Task details> Scan the entries below for the string "this" and copy every line where it turns up.
┄┄┄┄┄┄
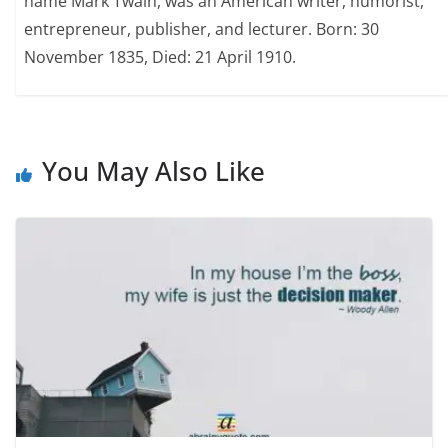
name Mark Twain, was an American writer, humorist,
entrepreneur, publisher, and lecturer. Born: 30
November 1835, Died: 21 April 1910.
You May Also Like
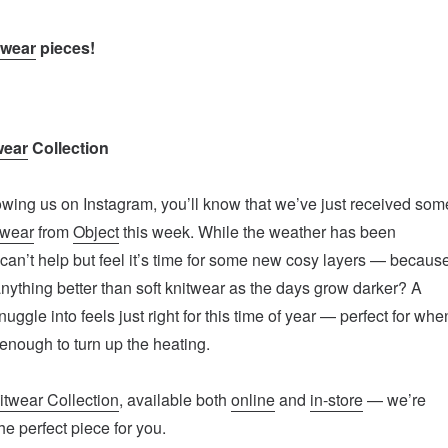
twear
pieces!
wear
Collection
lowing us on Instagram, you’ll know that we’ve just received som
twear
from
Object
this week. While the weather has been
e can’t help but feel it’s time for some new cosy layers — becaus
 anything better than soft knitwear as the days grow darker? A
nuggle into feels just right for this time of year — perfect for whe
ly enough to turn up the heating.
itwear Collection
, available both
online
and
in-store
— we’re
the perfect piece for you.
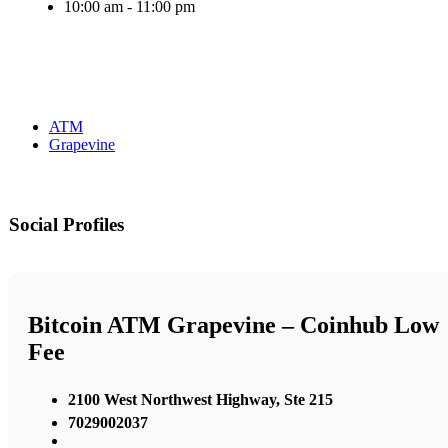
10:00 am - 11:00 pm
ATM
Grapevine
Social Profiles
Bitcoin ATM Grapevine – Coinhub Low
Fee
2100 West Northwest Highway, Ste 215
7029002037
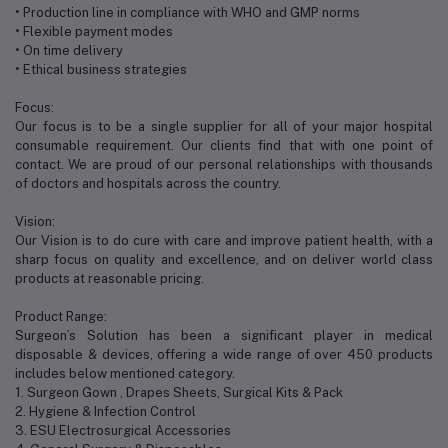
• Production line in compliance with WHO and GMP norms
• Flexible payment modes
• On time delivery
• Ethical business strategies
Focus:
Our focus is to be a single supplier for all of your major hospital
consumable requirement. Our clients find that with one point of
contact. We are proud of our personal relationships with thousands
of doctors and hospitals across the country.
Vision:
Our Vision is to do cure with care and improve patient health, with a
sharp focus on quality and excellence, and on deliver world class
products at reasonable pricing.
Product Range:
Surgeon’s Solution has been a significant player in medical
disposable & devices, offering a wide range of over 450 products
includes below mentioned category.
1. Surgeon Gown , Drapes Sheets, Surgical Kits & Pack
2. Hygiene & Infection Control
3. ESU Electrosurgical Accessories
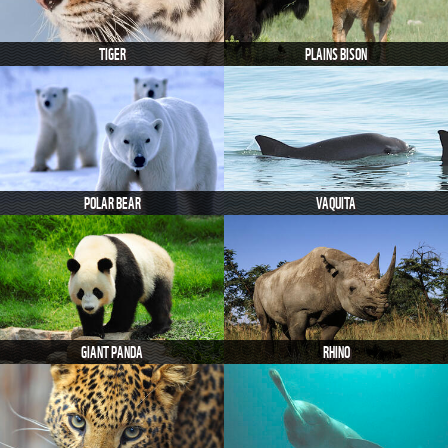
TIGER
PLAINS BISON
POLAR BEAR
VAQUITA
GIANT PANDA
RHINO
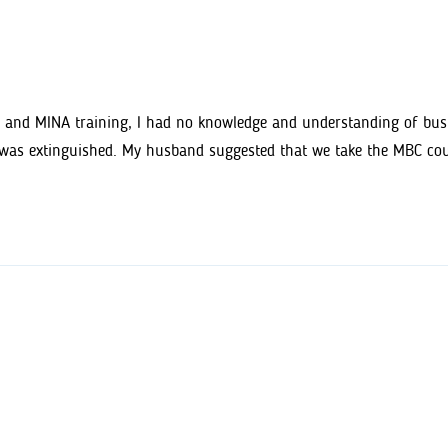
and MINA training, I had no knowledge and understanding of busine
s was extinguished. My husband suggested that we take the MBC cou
┄┄┄┄┄┄
Solution>
this week. While the weather has been
nuggle into feels just right for this time of year — perfect for whe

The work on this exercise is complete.